Written task —
Please restate verbatim the lines that open the listing below, ending with the line in which "Российский бизнес активно размещает вклады в" occurs.
>>>
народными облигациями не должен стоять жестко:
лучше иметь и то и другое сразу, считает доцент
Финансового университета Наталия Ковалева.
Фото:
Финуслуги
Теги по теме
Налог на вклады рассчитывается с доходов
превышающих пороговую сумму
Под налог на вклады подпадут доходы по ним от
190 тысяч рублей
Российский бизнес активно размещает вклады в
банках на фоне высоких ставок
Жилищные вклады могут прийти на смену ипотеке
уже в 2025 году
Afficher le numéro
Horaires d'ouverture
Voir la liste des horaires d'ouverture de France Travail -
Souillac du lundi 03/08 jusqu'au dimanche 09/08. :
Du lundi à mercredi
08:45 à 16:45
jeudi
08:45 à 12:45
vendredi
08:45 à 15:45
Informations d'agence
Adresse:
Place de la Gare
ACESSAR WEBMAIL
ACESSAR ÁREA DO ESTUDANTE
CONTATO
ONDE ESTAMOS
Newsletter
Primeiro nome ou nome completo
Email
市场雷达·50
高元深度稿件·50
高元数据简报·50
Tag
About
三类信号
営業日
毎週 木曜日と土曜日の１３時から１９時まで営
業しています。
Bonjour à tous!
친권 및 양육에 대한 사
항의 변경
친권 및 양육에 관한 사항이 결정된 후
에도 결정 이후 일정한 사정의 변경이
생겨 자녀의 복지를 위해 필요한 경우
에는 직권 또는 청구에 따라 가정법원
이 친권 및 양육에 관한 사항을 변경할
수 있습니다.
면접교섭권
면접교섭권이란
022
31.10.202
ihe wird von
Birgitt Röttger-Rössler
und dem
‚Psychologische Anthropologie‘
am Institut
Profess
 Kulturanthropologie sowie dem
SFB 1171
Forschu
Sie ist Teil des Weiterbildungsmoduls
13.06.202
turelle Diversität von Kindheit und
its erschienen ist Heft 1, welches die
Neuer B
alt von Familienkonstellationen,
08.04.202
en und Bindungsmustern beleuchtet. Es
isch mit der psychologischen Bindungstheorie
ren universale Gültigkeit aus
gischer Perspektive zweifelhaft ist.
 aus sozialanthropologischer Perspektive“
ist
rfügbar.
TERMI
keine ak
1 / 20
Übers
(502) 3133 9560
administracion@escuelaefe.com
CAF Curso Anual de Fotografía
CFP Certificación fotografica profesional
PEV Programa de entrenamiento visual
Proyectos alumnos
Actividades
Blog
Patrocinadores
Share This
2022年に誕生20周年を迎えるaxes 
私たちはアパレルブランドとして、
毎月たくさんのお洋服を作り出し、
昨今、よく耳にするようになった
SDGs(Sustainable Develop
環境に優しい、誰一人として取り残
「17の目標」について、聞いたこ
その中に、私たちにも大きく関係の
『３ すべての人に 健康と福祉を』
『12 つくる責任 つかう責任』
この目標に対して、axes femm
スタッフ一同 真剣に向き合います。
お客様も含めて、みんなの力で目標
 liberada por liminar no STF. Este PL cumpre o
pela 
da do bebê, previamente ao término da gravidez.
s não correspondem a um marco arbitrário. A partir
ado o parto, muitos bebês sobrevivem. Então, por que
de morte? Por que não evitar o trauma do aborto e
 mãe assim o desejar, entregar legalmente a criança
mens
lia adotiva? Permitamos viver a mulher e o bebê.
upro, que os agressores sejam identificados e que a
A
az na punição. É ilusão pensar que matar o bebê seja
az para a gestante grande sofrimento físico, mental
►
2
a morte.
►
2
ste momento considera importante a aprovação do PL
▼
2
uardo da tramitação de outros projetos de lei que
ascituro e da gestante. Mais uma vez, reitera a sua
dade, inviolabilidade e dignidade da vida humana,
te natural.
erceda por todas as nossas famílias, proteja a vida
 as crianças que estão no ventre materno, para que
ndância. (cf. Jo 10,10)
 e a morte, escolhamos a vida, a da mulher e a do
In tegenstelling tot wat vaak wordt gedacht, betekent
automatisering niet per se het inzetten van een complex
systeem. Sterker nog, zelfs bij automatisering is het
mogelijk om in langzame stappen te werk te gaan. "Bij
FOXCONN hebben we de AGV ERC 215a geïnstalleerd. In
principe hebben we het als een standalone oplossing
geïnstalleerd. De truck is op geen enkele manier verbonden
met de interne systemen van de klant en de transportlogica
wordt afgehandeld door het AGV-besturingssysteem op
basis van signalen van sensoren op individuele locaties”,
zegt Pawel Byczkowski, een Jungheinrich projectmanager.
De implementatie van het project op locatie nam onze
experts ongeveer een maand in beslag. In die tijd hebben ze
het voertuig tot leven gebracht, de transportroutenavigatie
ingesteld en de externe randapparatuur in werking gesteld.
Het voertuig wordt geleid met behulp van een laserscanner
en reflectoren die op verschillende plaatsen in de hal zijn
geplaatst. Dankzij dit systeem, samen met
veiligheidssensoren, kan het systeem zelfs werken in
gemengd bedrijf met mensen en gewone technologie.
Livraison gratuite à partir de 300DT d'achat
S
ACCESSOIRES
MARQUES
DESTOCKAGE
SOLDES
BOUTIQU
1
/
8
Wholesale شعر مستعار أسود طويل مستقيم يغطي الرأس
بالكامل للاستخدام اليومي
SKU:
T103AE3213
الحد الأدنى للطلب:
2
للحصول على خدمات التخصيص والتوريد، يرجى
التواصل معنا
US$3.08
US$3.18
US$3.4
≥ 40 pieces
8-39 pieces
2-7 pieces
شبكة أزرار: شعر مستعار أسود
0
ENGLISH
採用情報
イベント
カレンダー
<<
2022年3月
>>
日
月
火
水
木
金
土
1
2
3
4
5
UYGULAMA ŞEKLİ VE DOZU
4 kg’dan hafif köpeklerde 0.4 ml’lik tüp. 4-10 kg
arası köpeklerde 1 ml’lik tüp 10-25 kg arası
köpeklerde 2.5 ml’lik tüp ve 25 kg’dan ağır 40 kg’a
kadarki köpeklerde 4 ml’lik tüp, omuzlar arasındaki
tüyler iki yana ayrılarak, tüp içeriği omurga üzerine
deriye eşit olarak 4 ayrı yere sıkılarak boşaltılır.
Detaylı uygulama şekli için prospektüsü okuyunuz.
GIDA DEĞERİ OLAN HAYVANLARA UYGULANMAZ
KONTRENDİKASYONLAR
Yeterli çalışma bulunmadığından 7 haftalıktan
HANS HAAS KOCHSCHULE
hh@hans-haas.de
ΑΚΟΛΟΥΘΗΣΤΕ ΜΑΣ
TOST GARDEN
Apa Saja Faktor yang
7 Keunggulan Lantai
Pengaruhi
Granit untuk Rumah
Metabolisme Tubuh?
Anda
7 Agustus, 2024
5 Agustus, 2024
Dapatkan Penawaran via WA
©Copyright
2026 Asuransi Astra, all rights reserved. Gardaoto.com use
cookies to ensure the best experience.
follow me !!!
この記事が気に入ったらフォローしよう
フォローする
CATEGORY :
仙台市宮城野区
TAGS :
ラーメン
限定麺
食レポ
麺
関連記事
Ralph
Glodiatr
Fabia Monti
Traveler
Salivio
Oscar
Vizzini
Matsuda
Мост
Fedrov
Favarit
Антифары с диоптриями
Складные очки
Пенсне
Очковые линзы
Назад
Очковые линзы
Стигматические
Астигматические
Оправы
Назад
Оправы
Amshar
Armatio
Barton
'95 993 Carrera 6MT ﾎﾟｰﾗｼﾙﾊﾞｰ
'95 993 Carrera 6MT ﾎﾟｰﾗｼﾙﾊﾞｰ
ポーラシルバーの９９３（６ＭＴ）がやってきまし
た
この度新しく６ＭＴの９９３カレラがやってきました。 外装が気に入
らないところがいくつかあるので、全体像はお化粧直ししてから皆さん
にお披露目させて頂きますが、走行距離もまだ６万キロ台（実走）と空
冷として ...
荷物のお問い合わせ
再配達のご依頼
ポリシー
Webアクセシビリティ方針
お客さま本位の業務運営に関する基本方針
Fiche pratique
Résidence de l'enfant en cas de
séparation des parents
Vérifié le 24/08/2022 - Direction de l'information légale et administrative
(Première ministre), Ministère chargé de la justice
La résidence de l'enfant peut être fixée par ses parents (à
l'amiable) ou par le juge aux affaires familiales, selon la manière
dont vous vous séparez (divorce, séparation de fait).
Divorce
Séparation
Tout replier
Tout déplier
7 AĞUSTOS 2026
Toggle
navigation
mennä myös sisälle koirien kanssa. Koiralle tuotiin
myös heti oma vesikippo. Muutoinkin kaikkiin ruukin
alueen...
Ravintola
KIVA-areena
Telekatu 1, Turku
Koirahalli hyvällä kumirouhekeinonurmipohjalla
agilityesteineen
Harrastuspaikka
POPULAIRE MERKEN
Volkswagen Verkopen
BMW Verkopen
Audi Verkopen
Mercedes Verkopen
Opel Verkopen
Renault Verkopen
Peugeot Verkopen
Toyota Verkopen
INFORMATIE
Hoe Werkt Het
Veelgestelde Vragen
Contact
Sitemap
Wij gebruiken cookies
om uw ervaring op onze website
<<<
Answer below —
народными облигациями не должен стоять жестко:
лучше иметь и то и другое сразу, считает доцент
Финансового университета Наталия Ковалева.
Фото:
Финуслуги
Теги по теме
Налог на вклады рассчитывается с доходов
превышающих пороговую сумму
Под налог на вклады подпадут доходы по ним от
190 тысяч рублей
Российский бизнес активно размещает вклады в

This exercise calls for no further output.